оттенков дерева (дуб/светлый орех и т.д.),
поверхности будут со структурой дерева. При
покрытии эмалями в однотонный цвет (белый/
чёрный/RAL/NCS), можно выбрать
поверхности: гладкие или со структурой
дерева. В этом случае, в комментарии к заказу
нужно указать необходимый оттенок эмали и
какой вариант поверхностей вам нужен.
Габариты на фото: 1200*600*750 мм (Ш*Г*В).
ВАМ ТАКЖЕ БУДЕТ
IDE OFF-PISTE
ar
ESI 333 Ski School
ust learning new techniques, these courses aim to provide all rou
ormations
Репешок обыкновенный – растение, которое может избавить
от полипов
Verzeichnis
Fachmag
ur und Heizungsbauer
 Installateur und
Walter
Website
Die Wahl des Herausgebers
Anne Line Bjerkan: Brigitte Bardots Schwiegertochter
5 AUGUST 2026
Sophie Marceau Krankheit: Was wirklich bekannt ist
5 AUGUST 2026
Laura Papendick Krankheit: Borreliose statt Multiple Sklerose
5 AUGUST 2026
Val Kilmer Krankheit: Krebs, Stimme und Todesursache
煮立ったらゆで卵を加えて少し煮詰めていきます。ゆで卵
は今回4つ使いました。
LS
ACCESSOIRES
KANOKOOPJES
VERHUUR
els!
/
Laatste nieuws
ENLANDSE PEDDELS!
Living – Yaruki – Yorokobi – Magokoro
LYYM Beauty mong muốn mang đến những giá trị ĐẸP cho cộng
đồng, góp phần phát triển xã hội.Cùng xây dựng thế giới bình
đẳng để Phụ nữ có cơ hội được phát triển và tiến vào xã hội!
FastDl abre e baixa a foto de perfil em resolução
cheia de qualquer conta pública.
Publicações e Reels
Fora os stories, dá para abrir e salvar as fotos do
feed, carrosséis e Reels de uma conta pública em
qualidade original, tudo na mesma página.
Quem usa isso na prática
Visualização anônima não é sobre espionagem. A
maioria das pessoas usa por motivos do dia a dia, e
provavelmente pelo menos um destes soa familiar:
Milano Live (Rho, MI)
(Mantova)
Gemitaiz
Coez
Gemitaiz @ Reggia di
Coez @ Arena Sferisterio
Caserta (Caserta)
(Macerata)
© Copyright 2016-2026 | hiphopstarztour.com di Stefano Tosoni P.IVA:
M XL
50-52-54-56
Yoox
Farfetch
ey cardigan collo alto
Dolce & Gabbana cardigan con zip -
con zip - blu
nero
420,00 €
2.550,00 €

================================

WORK REQUEST ->
Search the entries for the word "conta", then list each line that holds it.

OUTPUT FOR THIS EXERCISE ->
cheia de qualquer conta pública.
feed, carrosséis e Reels de uma conta pública em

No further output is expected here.